What Is Feature Selection Flashcards
HOW DO STATISTICAL-BASED FEATURE SELECTION METHODS WORK? P128
Evaluation of the relationship between each input variable and the target variable using statistics and selecting those input variables that have the strongest relationship with the target variable.
HOW MANY MAIN TYPES OF FEATURE SELECTION TECHNIQUES ARE THERE? WHAT ARE THEIR NAMES? P128
2: supervised and unsupervised
WHAT ARE THE TYPES OF SUPERVISED METHODS OF FEATURE SELECTION? P128
Wrapper, Filter, Intrinsic
HOW DO FILTER-BASED FEATURE SELECTION METHODS WORK? P128
Using statistical measures to score correlation or dependence
WHAT IS THE DIFFERENCE BETWEEN SUPERVISED AND UNSUPERVISED FEATURE SELECTION METHODS? P129
Whether features are selected based on the TARGET VARIABLE or not. (unsupervised selection does not use the target variable, supervised selection DOES use the TARGET VARIABLE
DEFINE UNSUPERVISED FEATURE SELECTION TECHNIQUES? GIVE EXAMPLES P129
Feature selection techniques that ignore the target variable, such as methods that remove redundant variables using correlation or features that have few values or low variance.

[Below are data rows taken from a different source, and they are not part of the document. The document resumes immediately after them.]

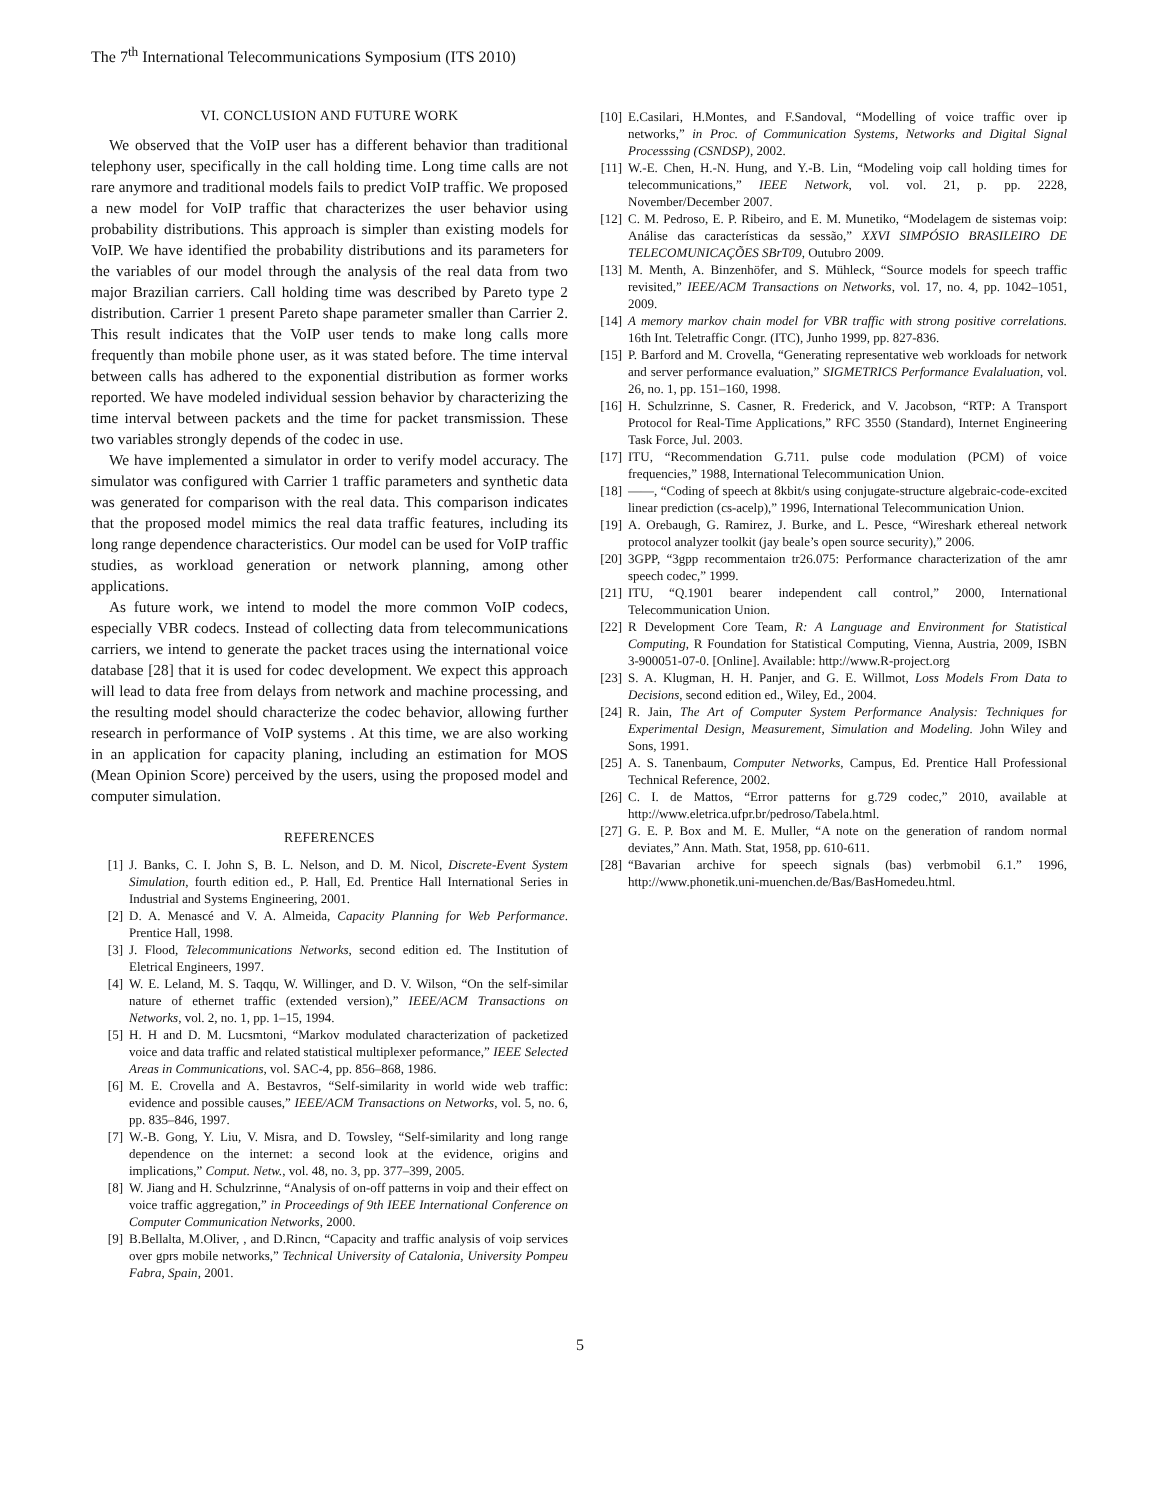The 7<sup>th</sup> International Telecommunications Symposium (ITS 2010)
VI. CONCLUSION AND FUTURE WORK
We observed that the VoIP user has a different behavior than traditional telephony user, specifically in the call holding time. Long time calls are not rare anymore and traditional models fails to predict VoIP traffic. We proposed a new model for VoIP traffic that characterizes the user behavior using probability distributions. This approach is simpler than existing models for VoIP. We have identified the probability distributions and its parameters for the variables of our model through the analysis of the real data from two major Brazilian carriers. Call holding time was described by Pareto type 2 distribution. Carrier 1 present Pareto shape parameter smaller than Carrier 2. This result indicates that the VoIP user tends to make long calls more frequently than mobile phone user, as it was stated before. The time interval between calls has adhered to the exponential distribution as former works reported. We have modeled individual session behavior by characterizing the time interval between packets and the time for packet transmission. These two variables strongly depends of the codec in use.
We have implemented a simulator in order to verify model accuracy. The simulator was configured with Carrier 1 traffic parameters and synthetic data was generated for comparison with the real data. This comparison indicates that the proposed model mimics the real data traffic features, including its long range dependence characteristics. Our model can be used for VoIP traffic studies, as workload generation or network planning, among other applications.
As future work, we intend to model the more common VoIP codecs, especially VBR codecs. Instead of collecting data from telecommunications carriers, we intend to generate the packet traces using the international voice database [28] that it is used for codec development. We expect this approach will lead to data free from delays from network and machine processing, and the resulting model should characterize the codec behavior, allowing further research in performance of VoIP systems . At this time, we are also working in an application for capacity planing, including an estimation for MOS (Mean Opinion Score) perceived by the users, using the proposed model and computer simulation.
REFERENCES
[1] J. Banks, C. I. John S, B. L. Nelson, and D. M. Nicol, Discrete-Event System Simulation, fourth edition ed., P. Hall, Ed. Prentice Hall International Series in Industrial and Systems Engineering, 2001.
[2] D. A. Menascé and V. A. Almeida, Capacity Planning for Web Performance. Prentice Hall, 1998.
[3] J. Flood, Telecommunications Networks, second edition ed. The Institution of Eletrical Engineers, 1997.
[4] W. E. Leland, M. S. Taqqu, W. Willinger, and D. V. Wilson, “On the self-similar nature of ethernet traffic (extended version),” IEEE/ACM Transactions on Networks, vol. 2, no. 1, pp. 1–15, 1994.
[5] H. H and D. M. Lucsmtoni, “Markov modulated characterization of packetized voice and data traffic and related statistical multiplexer peformance,” IEEE Selected Areas in Communications, vol. SAC-4, pp. 856–868, 1986.
[6] M. E. Crovella and A. Bestavros, “Self-similarity in world wide web traffic: evidence and possible causes,” IEEE/ACM Transactions on Networks, vol. 5, no. 6, pp. 835–846, 1997.
[7] W.-B. Gong, Y. Liu, V. Misra, and D. Towsley, “Self-similarity and long range dependence on the internet: a second look at the evidence, origins and implications,” Comput. Netw., vol. 48, no. 3, pp. 377–399, 2005.
[8] W. Jiang and H. Schulzrinne, “Analysis of on-off patterns in voip and their effect on voice traffic aggregation,” in Proceedings of 9th IEEE International Conference on Computer Communication Networks, 2000.
[9] B.Bellalta, M.Oliver, , and D.Rincn, “Capacity and traffic analysis of voip services over gprs mobile networks,” Technical University of Catalonia, University Pompeu Fabra, Spain, 2001.
[10] E.Casilari, H.Montes, and F.Sandoval, “Modelling of voice traffic over ip networks,” in Proc. of Communication Systems, Networks and Digital Signal Processsing (CSNDSP), 2002.
[11] W.-E. Chen, H.-N. Hung, and Y.-B. Lin, “Modeling voip call holding times for telecommunications,” IEEE Network, vol. vol. 21, p. pp. 2228, November/December 2007.
[12] C. M. Pedroso, E. P. Ribeiro, and E. M. Munetiko, “Modelagem de sistemas voip: Análise das características da sessão,” XXVI SIMPÓSIO BRASILEIRO DE TELECOMUNICAÇÕES SBrT09, Outubro 2009.
[13] M. Menth, A. Binzenhöfer, and S. Mühleck, “Source models for speech traffic revisited,” IEEE/ACM Transactions on Networks, vol. 17, no. 4, pp. 1042–1051, 2009.
[14] A memory markov chain model for VBR traffic with strong positive correlations. 16th Int. Teletraffic Congr. (ITC), Junho 1999, pp. 827-836.
[15] P. Barford and M. Crovella, “Generating representative web workloads for network and server performance evaluation,” SIGMETRICS Performance Evalaluation, vol. 26, no. 1, pp. 151–160, 1998.
[16] H. Schulzrinne, S. Casner, R. Frederick, and V. Jacobson, “RTP: A Transport Protocol for Real-Time Applications,” RFC 3550 (Standard), Internet Engineering Task Force, Jul. 2003.
[17] ITU, “Recommendation G.711. pulse code modulation (PCM) of voice frequencies,” 1988, International Telecommunication Union.
[18] ——, “Coding of speech at 8kbit/s using conjugate-structure algebraic-code-excited linear prediction (cs-acelp),” 1996, International Telecommunication Union.
[19] A. Orebaugh, G. Ramirez, J. Burke, and L. Pesce, “Wireshark ethereal network protocol analyzer toolkit (jay beale’s open source security),” 2006.
[20] 3GPP, “3gpp recommentaion tr26.075: Performance characterization of the amr speech codec,” 1999.
[21] ITU, “Q.1901 bearer independent call control,” 2000, International Telecommunication Union.
[22] R Development Core Team, R: A Language and Environment for Statistical Computing, R Foundation for Statistical Computing, Vienna, Austria, 2009, ISBN 3-900051-07-0. [Online]. Available: http://www.R-project.org
[23] S. A. Klugman, H. H. Panjer, and G. E. Willmot, Loss Models From Data to Decisions, second edition ed., Wiley, Ed., 2004.
[24] R. Jain, The Art of Computer System Performance Analysis: Techniques for Experimental Design, Measurement, Simulation and Modeling. John Wiley and Sons, 1991.
[25] A. S. Tanenbaum, Computer Networks, Campus, Ed. Prentice Hall Professional Technical Reference, 2002.
[26] C. I. de Mattos, “Error patterns for g.729 codec,” 2010, available at http://www.eletrica.ufpr.br/pedroso/Tabela.html.
[27] G. E. P. Box and M. E. Muller, “A note on the generation of random normal deviates,” Ann. Math. Stat, 1958, pp. 610-611.
[28] “Bavarian archive for speech signals (bas) verbmobil 6.1.” 1996, http://www.phonetik.uni-muenchen.de/Bas/BasHomedeu.html.
5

EXPLAIN THE TYPES OF SUPERVISED FEATURE SELECTION? P129-P130
Intrinsic: Algorithms that perform automatic feature selection during training (as part of learning the model). Including algorithms such as penalized regression models like Lasso and decision trees, including ensembles of decision trees like random forest.
Filter: Select subsets of features based on their relationship with the target
Wrapper: Search subsets of features that perform according to a predictive model. These methods create many models with different subsets of input features and select those features that result in the best performing model according to a performance metric.
…. IS A TYPE OF FEATURE SELECTION WHICH IS UNCONCERNED WITH THE VARIABLE TYPES, BUT CAN BE COMPUTATIONALLY EXPENSIVE? P129
Wrapper
WHAT IS THE DEFINITION OF UNIVARIATE STATISTICAL MEASURES? P131
The statistical measures used in filter-based features selection are generally calculated one input variable at a time with the target variable. Hence, they are called univariate statistical measures
WHAT ARE THE MOST COMMON UNIVARIATE STATISTICAL MEASURES FOR NUMERIC INPUT-NUMERIC OUTPUT FILTER-BASED FEATURE SELECTION? P132
Pearson’s correlation coefficient (linear)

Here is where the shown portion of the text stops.